→ Task brief
Copy exactly the lines from the start of the material through the line with "Gameplay with a". Pictures stay out of the copy.

━━ Extracted records

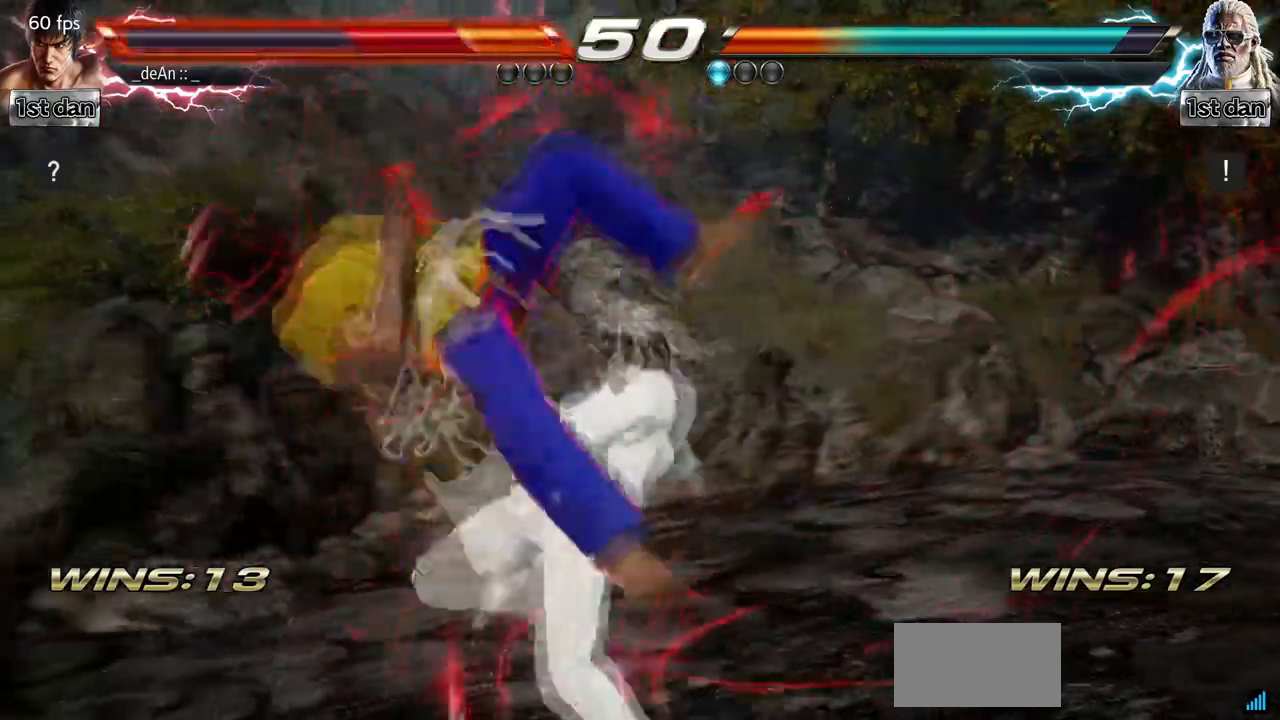
{"dt_ms": 500, "buttons": [], "left_stick": "left"}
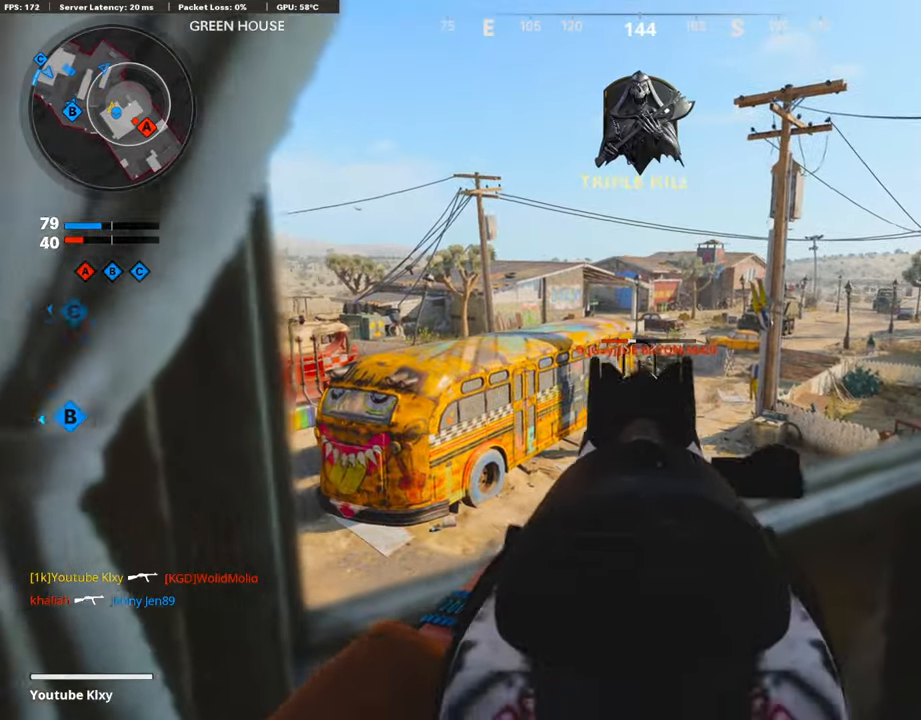
Gameplay with a controller (PlayStation layout); each line is a JSON object with the inputs held at the frame after it. "events" lists button and stick changes between this image and that frame as [ms after this image, input, new state], when the widget could be followed in between.
{"buttons": [], "left_stick": "down-right", "right_stick": "right", "events": [[118, "left_stick", "left"], [118, "right_stick", "center"], [235, "left_stick", "down-left"], [235, "right_stick", "down-right"], [336, "right_stick", "down"], [454, "L1", "up"], [471, "left_stick", "down-right"], [488, "R1", "up"], [488, "right_stick", "right"]]}
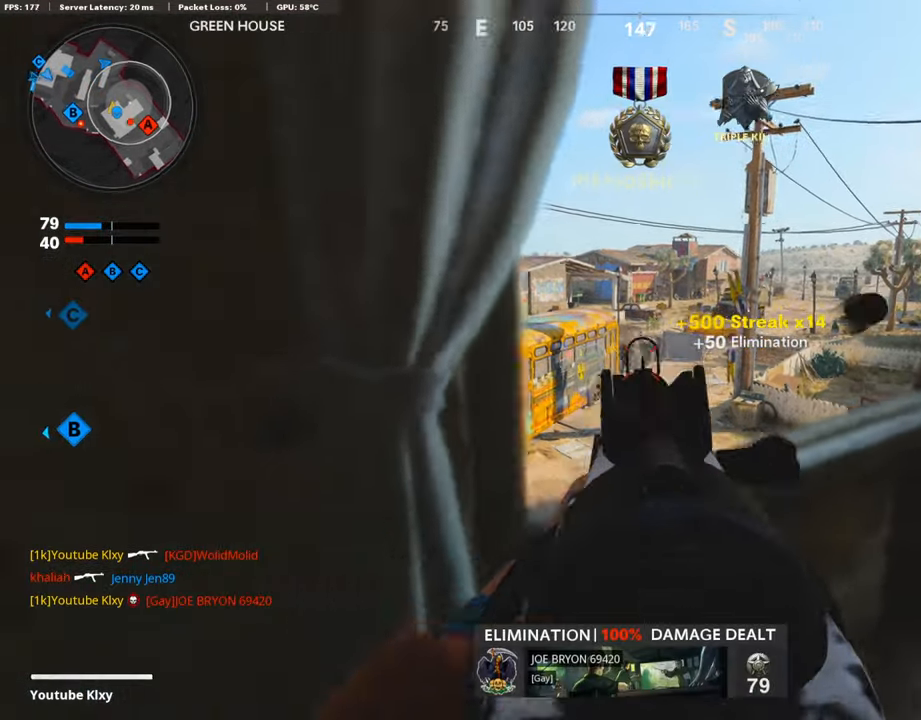
{"buttons": ["L3", "R3"], "left_stick": "up", "right_stick": "up-right", "events": [[118, "left_stick", "up-right"], [185, "left_stick", "up"], [235, "L3", "down"], [404, "R3", "down"], [404, "right_stick", "up-right"]]}
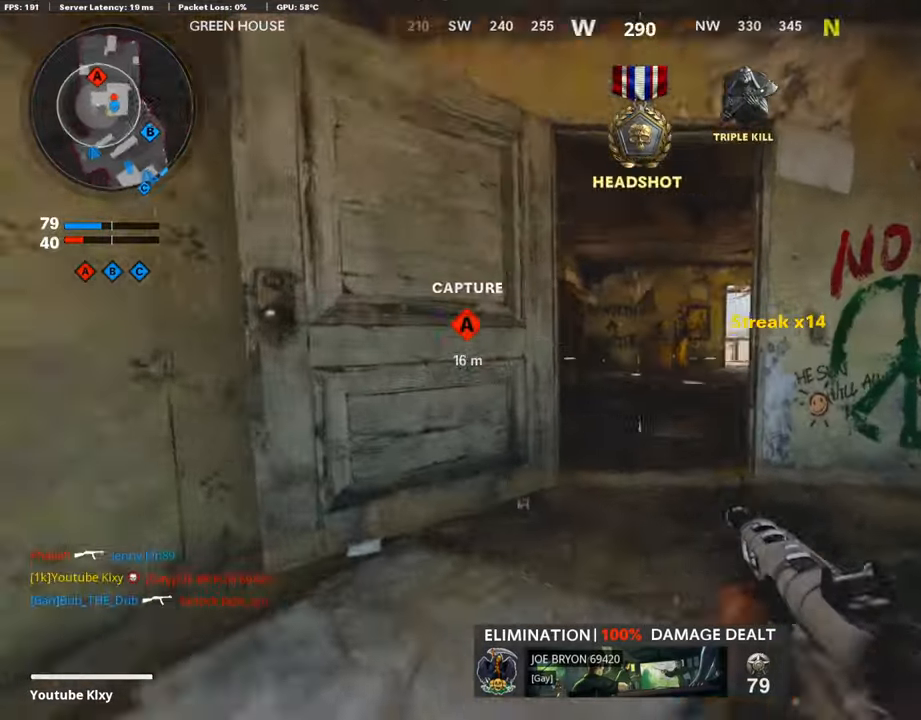
{"buttons": ["L3"], "left_stick": "up", "right_stick": "down", "events": [[17, "L3", "up"], [17, "right_stick", "right"], [34, "R3", "up"], [101, "L1", "down"], [101, "R3", "down"], [169, "R3", "up"], [169, "left_stick", "up-right"], [202, "right_stick", "center"], [387, "L1", "up"], [387, "right_stick", "down"], [404, "L3", "down"], [404, "left_stick", "up"]]}
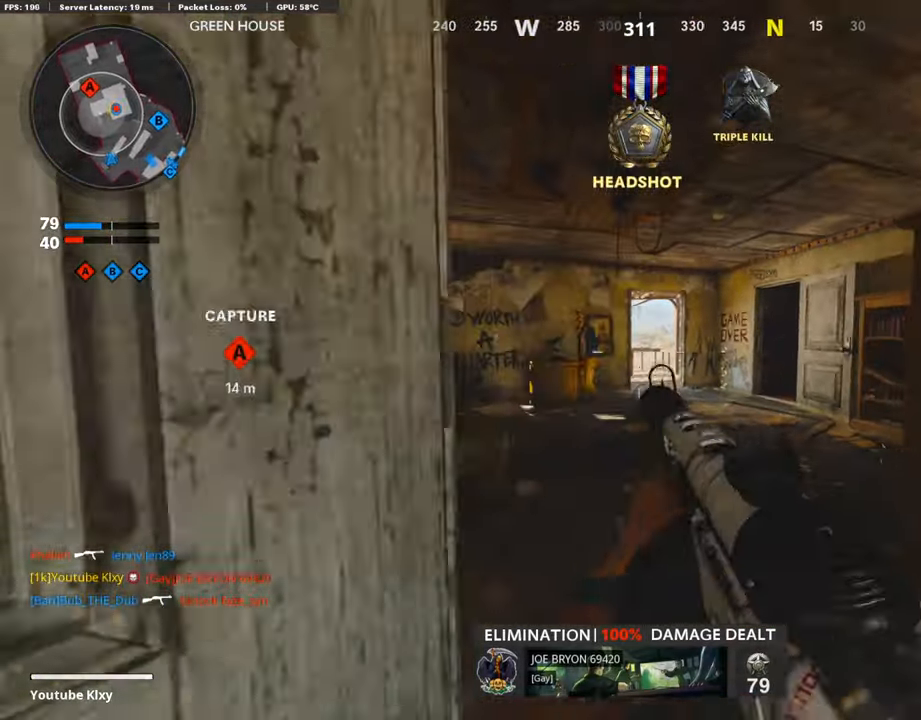
{"buttons": ["L3"], "left_stick": "up-left", "right_stick": "down", "events": [[34, "left_stick", "up-left"], [337, "L3", "up"], [404, "L3", "down"]]}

━━━━

→ Response area
{"dt_ms": 500, "buttons": [], "left_stick": "left"}
Gameplay with a controller (PlayStation layout); each line is a JSON object with the inputs held at the frame after it. "events" lists button and stick changes between this image and that frame as [ms after this image, input, new state], when the widget could be followed in between.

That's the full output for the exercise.